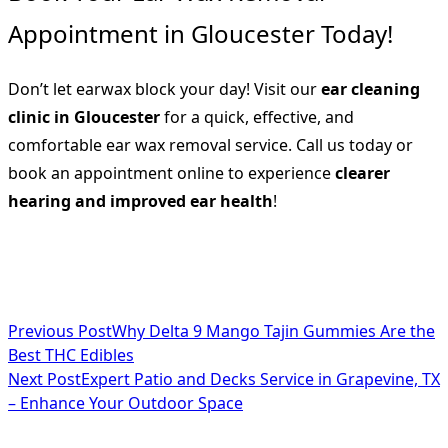
Appointment in Gloucester Today!
Don’t let earwax block your day! Visit our
ear cleaning
clinic in Gloucester
for a quick, effective, and
comfortable ear wax removal service. Call us today or
book an appointment online to experience
clearer
hearing and improved ear health
!
<span
Previous Post
Why Delta 9 Mango Tajin Gummies Are the
Best THC Edibles
class="nav-
Next Post
Expert Patio and Decks Service in Grapevine, TX
subtitle
– Enhance Your Outdoor Space
screen-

- **ASSIGNMENT**
Take the material above from its first line through the line that has "Previous Post" and copy it exactly, without any pictures.

- **RESPONSE TO THE EXERCISE**
Appointment in Gloucester Today!
Don’t let earwax block your day! Visit our
ear cleaning
clinic in Gloucester
for a quick, effective, and
comfortable ear wax removal service. Call us today or
book an appointment online to experience
clearer
hearing and improved ear health
!
<span
Previous Post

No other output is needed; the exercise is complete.